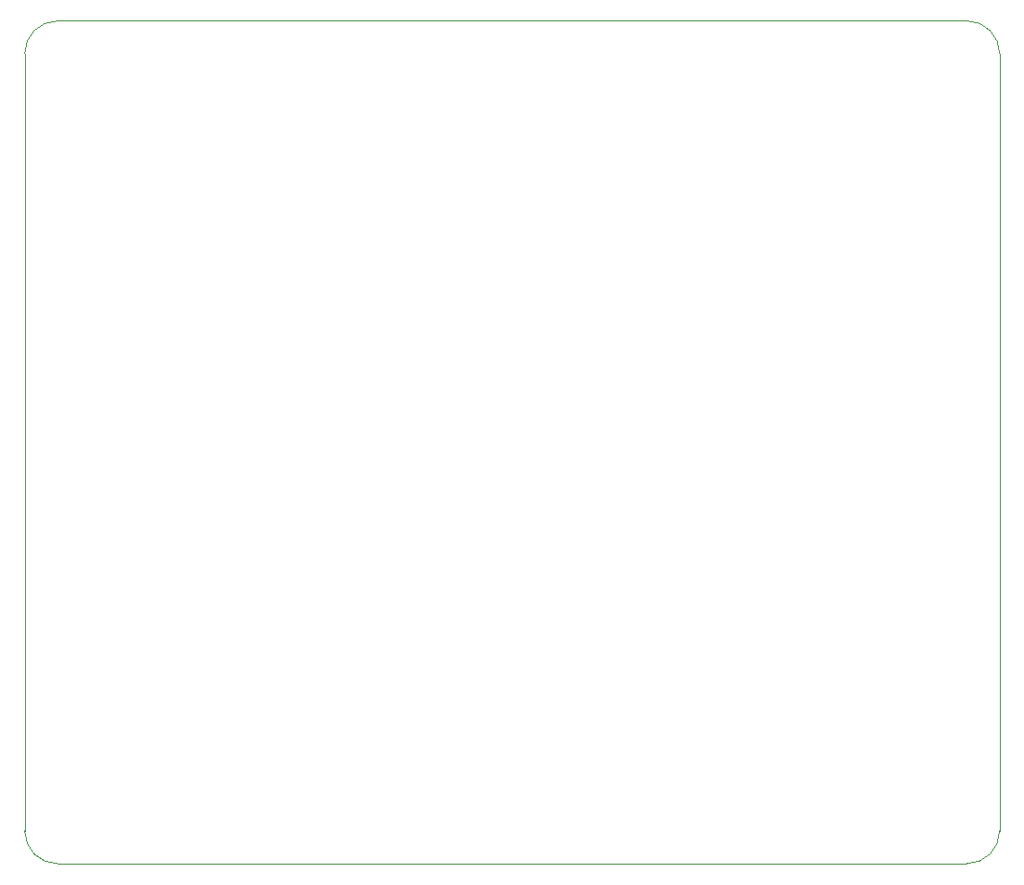
<source format=gbr>
G04 #@! TF.GenerationSoftware,KiCad,Pcbnew,(5.1.2)-2*
G04 #@! TF.CreationDate,2020-02-16T13:47:15-06:00*
G04 #@! TF.ProjectId,AutoSteer7,4175746f-5374-4656-9572-372e6b696361,rev?*
G04 #@! TF.SameCoordinates,Original*
G04 #@! TF.FileFunction,Profile,NP*
%FSLAX46Y46*%
G04 Gerber Fmt 4.6, Leading zero omitted, Abs format (unit mm)*
G04 Created by KiCad (PCBNEW (5.1.2)-2) date 2020-02-16 13:47:15*
%MOMM*%
%LPD*%
G04 APERTURE LIST*
%ADD10C,0.050000*%
G04 APERTURE END LIST*
D10*
X168000000Y-132000000D02*
G75*
G02X165000000Y-135000000I-3000000J0D01*
G01*
X79000000Y-132000000D02*
G75*
G03X82000000Y-135000000I3000000J0D01*
G01*
X79000000Y-61000000D02*
G75*
G02X82000000Y-58000000I3000000J0D01*
G01*
X168000000Y-61000000D02*
G75*
G03X165000000Y-58000000I-3000000J0D01*
G01*
X168000000Y-132000000D02*
X168000000Y-61000000D01*
X82000000Y-135000000D02*
X165000000Y-135000000D01*
X79000000Y-61000000D02*
X79000000Y-132000000D01*
X165000000Y-58000000D02*
X82000000Y-58000000D01*
M02*

</source>
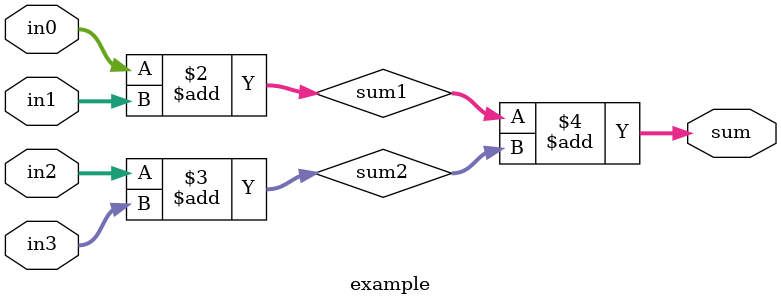
<source format=v>
module example(
    input [15:0] in0, in1, in2, in3,
    output reg [17:0] sum
);
    reg [16:0] sum1, sum2;
    always @* begin
        sum1 = in0 + in1;
        sum2 = in2 + in3;
        sum = sum1 + sum2;
    end
endmodule
</source>
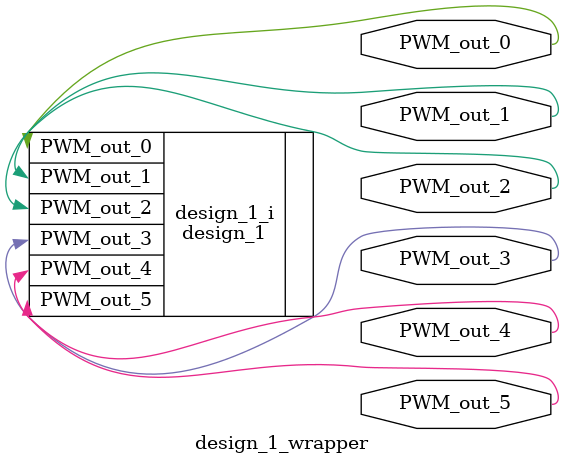
<source format=v>
`timescale 1 ps / 1 ps

module design_1_wrapper
   (PWM_out_0,
    PWM_out_1,
    PWM_out_2,
    PWM_out_3,
    PWM_out_4,
    PWM_out_5);
  output PWM_out_0;
  output PWM_out_1;
  output PWM_out_2;
  output PWM_out_3;
  output PWM_out_4;
  output PWM_out_5;

  wire PWM_out_0;
  wire PWM_out_1;
  wire PWM_out_2;
  wire PWM_out_3;
  wire PWM_out_4;
  wire PWM_out_5;

  design_1 design_1_i
       (.PWM_out_0(PWM_out_0),
        .PWM_out_1(PWM_out_1),
        .PWM_out_2(PWM_out_2),
        .PWM_out_3(PWM_out_3),
        .PWM_out_4(PWM_out_4),
        .PWM_out_5(PWM_out_5));
endmodule

</source>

EXERCISE INSTRUCTIONS: Where in the entries above does the word "output" appear? Copy each line that has it.

RESPONSE AREA:
    output reg [17:0] sum
  output PWM_out_0;
  output PWM_out_1;
  output PWM_out_2;
  output PWM_out_3;
  output PWM_out_4;
  output PWM_out_5;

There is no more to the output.